The given constraint connecting $x,y$, $4x^2+a^2y^2=4a^2y^2$, is the ellipse of equation (divide by the R.H.S.)
$$
(E)\ :\qquad
\left(\frac xa\right)^2 +\left(\frac y2\right)^2 = 1\ .
$$
We search a/the point $(u,v)$ on $(E)$ which is at maximal distance from the given point $P(0, -2)$. It turns out that this point is $Q(0, 2)$.
Let us show this. The distance between $P$ and $Q$ is $PQ=4$. Is it the maximal distance? Before we start to answer the question, it may be useful to "see" how the problem is "working". Here is a special case with $a$ almost equal to $3$, and it is left open if the condition $a\le 2\sqrt 2$ is satisfied:

In red we have the ellipse $(E)$, and its point $P=(0,-2)$. Using radius four, we draw the circle centered in $P$ with radius $PQ=4$. Both the circle and the ellipse are tangent in $Q$ to the horizontal line $y=2$ through $Q$.
How is the problem moving, when sliding the position of $(\pm a,0)$? We expect for $a=2$ that the ellipse becomes a circle centered in the origin, thus completely "inside" the other circle, then making $a$ bigger and bigger the ellipse will have the "upper" part getting closer and closer to the horizontal line $y=2$ through $Q$, so at some point it may also go "beyond" the limits of the disk... When does this happen? So we have a geometrical question.
Is the ellipse completely inside the (closed interior disk of) the circle?
If yes, then the maximal value is taken in $Q=(0,2)$, the sum of the components of $Q$ is $0+2=2$ (and has no sense in the given geometric, or optimization context, but is a way of published examination problems to give the answer without giving it), and we are done.

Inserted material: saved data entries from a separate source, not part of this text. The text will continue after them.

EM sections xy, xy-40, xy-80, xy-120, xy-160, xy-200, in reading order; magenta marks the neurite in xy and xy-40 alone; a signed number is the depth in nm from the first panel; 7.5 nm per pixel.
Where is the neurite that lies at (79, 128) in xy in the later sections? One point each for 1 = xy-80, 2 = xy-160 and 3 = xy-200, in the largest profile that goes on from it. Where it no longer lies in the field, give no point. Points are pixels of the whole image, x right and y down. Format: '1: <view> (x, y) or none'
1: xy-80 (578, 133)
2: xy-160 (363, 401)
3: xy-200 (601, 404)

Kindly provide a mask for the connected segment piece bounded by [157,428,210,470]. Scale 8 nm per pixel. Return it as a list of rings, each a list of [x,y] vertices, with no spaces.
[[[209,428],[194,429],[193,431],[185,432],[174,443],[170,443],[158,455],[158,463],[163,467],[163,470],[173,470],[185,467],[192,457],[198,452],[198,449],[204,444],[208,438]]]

If not, reductio ad absurdum, let us assume this, then consider the difference function of the two continuous functions on $[-a, a]$ determined by the two graphs in the upper half plane, the one for the circle, minus the one for the ellipse. By assumption, the difference is $0$ in $0$, takes also positive values, and in $\pm a$ we have a negative value. So the difference also takes a further zero value in $(0,a)$ and/or $(-a,0)$ (by symmetry). So the circle and the ellipse intersect in a further point. Let us intersect the two curves, see if this is possible:
$$
\left\{
\begin{aligned}
x^2 + (y+2)^2 &= 4^2\ ,\\
x^2 +\frac 14 a^2y ^2 &= a^2\ .
\end{aligned}
\right.
$$
We eliminate $x$ by subtracting the equations, we obtain one equation in $y$ with parameter $a$, which is in its simpler form:
$$
(a^2-4)y^2 - 16y + 4(12-a^2)=0\ .
$$
The case $a=2$ is easily considered geometrically, $(E)$ is a circle, and it is contained in the (closed) interior disk of the other circle. So assume $a>2$, making the above equation an equation of degree two. One solution is $y=2$ (since it was also in the initial equation), and the other one is (Vieta for the product of the roots) such that $y+2=\frac {16}{a^2-4}$. We insert in the first equation to get the value of $x$, which satisfies:
$$
x^2 = 4^2 -(y+2)^2 = 4^2 -\frac{16^2}{(a^2-4)^2}
=\frac{4^2}{(a^2-4)^2}((a^2-4)^2-4^2)
=\frac{4^2}{(a^2-4)^2}a^2(a^2-8)\le 0\ .
$$
In the only case where there is a real $x$ solution, we have $a^2-8=0$, thus $x=0$, and the corresponding point is again $Q$. Contradiction. Our assumption is false. This leads to the wanted conclusion.
$\square$
Note: The above computation explains also why in case of $a^2-8\ge 0$ we have a further intersection of the two conics, and the maximal distance is taken elsewhere. We have to draw further concentric circles centered in $P=(-2,0)$, and see which one in the family is touching the ellipse.